* _EXERCISE SET_:
a. Please sum up the CRC page in two sentences.
b. In the CRC page's example, what checksum comes from sending 8'b10000100 with a 2-bit checksum width?
c. Decide whether each statement agrees with the CRC page, answering yes or no and quoting the words that settle it: (i) SPI was featured in lab 2. (ii) Students had to implement parity checking in practice in week 3. (iii) A longer checksum raises the probability of error.
╭─ DOCUMENT EXCERPT
CRCs

A Better Error Checking Mechanism

The questions below are due on Thursday October 24, 2024; 11:59:00 PM.

You are not logged in.
Please Log In for full access to the web site.
Note that this link will take you to an external site (https://shimmer.mit.edu) to authenticate, and then you will be redirected back to this page.

Much of this progression was taken somewhat directly from this excellent, in-depth introduction to CRC, and more or less translated one-to-one into pset form. If you're interested in a little more of the nitty gritty details, feel free to give this a read.

In this class, we've studied a handful of protocols used by hardware and software components to communicate with each other. For example, SPI was prominently featured in lab 2, we did UART in week 3, we played around with DVI/HDMI in week 4, and then more in weeks 5 and 6. Like it or not, these protocols are extremely important to our daily lives, and find themselves at the heart of digital design once things start to scale up.

So far, we've generally taken for granted that communication between hardware components Just Works. But in flashes we've also mentioned that things can go wrong, and that we need ways to detect and handle errors when digital data gets fudged on the wire, or when we're sending through a noisy channel. That's going to be our job for this pset.

Warm Up: Breaking Parity

An excellent example of error detection and recovery showed up in week 3, where you looked at the addition of a parity bit with messages you sent over the wire. We didn't actually make you do it in practice in the interest of time, but it is a natural extension of UART. By counting whether the number of ones in a message was even or odd, we were able to catch interference in the form of bit flips and drop certain bad samples. In fact, at least on the RX side, if we had done parity checking, things would have probably gotten a little easier at the very end in terms of debugging.

Parity bits are imperfect though. Suppose we have the message 8'b10000100 coming off the wire. Also, suppose we enforce odd parity, i.e. the number of ones in the message should always be odd (enforced by the concatenation of the appropriate parity bit).

Provided we're using odd parity, what should the parity bit for this message be?

Can you 'corrupt' your message in such a way that a parity check on your message would still pass, but that the original message content is no longer 8'b10000100? Enter your answer as a Verilog bit vector, e.g. 8'b00000000 or 8'b0000_0000. Make sure your submitted answer is the correct length, else the checker will crash and you'll lose a submission.

Okay, now what?

That was easy! It took a constant number of bit flips to let an error get through our parity calculation. Clearly we're going to need something more robust if we intend to send data through a noisier channel.

One common method for error checking you'll run into in a lot of software applications is called a checksum (for example, the checksum on data encapsulated via the ubiquitous Internet Protocol Version 4). This is about as straightforward as it sounds - to ensure our data arrives at the receiver intact, we run the following algorithm on our data:

Sum the bits we send as we send them. For instance, if we send 8'b10000100 onto the wire, we arrive at a sum of 2
Decide on how wide we want our checksum to be - let's say 2 bits
Take this sum modulo 2^{2} to 'pack' the checksum into 2 bits
Stick the result onto the end of our message and send it off

In this example, we'd arrive at a checksum of 2'b10. Astute readers will notice:

A checksum of length one is kind of like using even parity
The longer the checksum, the lesser the probability of error

As an example...
╰─
╭─ RECORD EXTRACTS
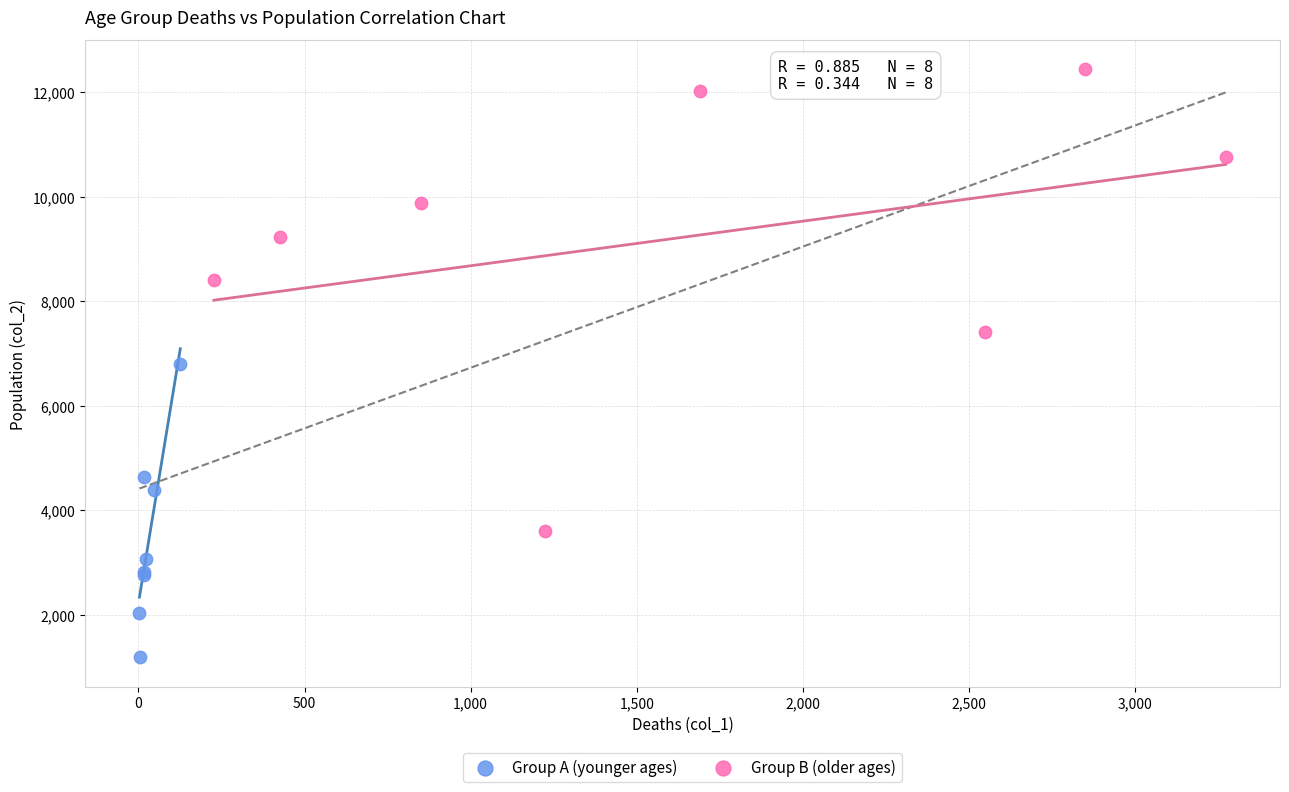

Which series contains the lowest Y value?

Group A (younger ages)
╰─
╭─ RECORD EXTRACTS
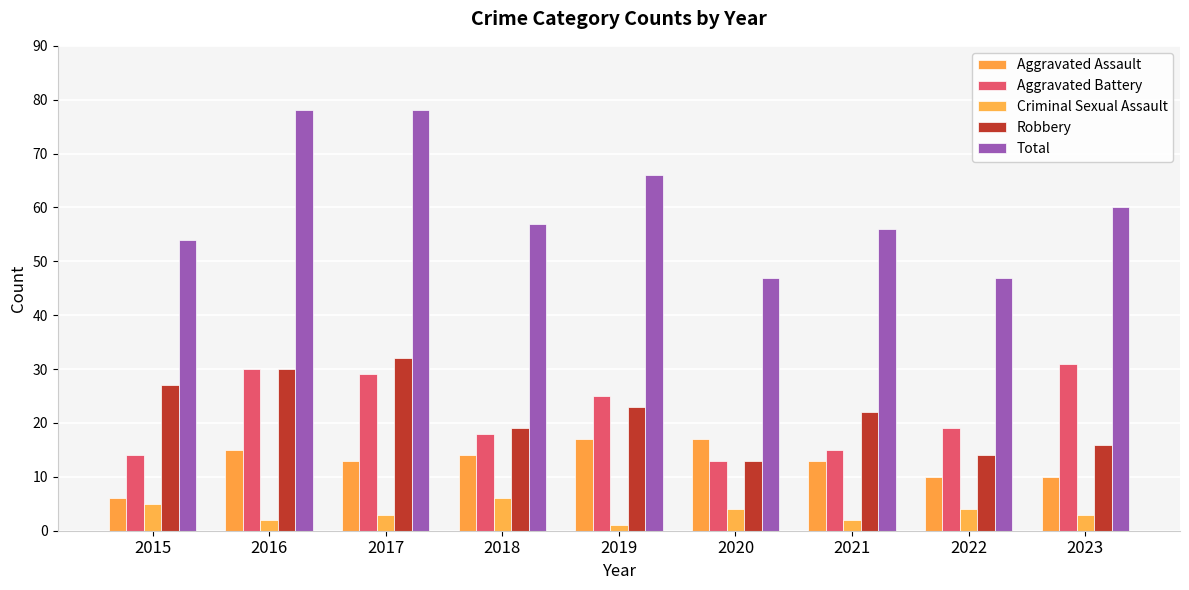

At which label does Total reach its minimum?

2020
╰─
* _ANSWERS FOR THE TASKS_:
a. The CRC page says hardware communication can go wrong and makes detecting errors the job of the pset, showing that a parity bit can be fooled with a constant number of bit flips. It then describes the checksum, which sums the bits as they are sent, takes that sum modulo 2 raised to the checksum width, and attaches the result to the end of the message.

b. 2'b10

c.
(i) Yes: "SPI was prominently featured in lab 2"
(ii) No: "We didn't actually make you do it in practice in the interest of time"
(iii) No: "The longer the checksum, the lesser the probability of error"